=== DATA ===
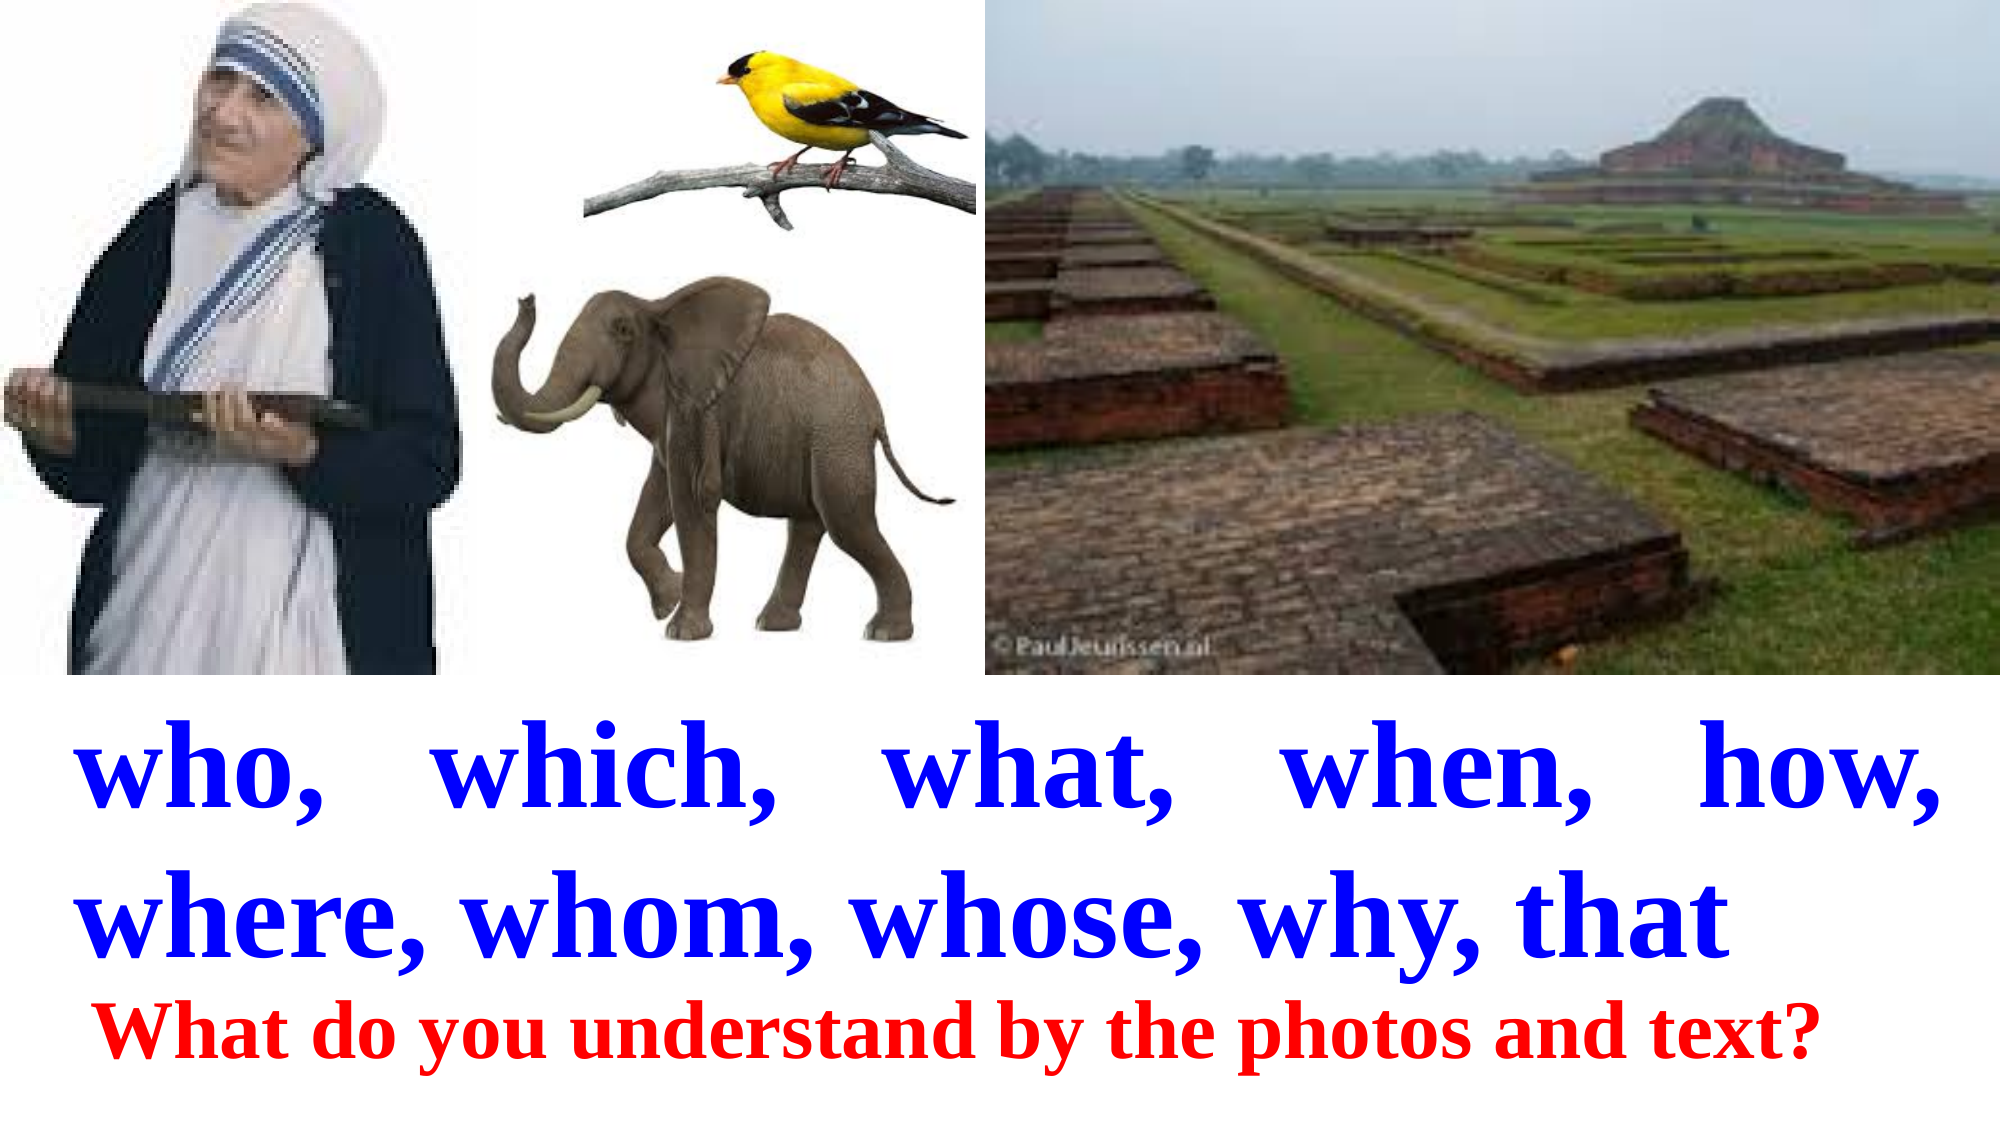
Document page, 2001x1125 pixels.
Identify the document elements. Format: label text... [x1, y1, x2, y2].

picture [985, 0, 2000, 675]
picture [0, 0, 976, 675]
text_box What do you understand by the photos and text? [18, 967, 1899, 1083]
text_box who, which, what, when, how, where, whom, whose, why, that [58, 674, 1960, 990]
===
◆ **TASK ITEM**
Print every entry verbatim and leave all pictures out.

◆ **RESPONSE**
Document page, 2001x1125 pixels.
Identify the document elements. Format: label text... [x1, y1, x2, y2].

picture [985, 0, 2000, 675]
picture [0, 0, 976, 675]
text_box What do you understand by the photos and text? [18, 967, 1899, 1083]
text_box who, which, what, when, how, where, whom, whose, why, that [58, 674, 1960, 990]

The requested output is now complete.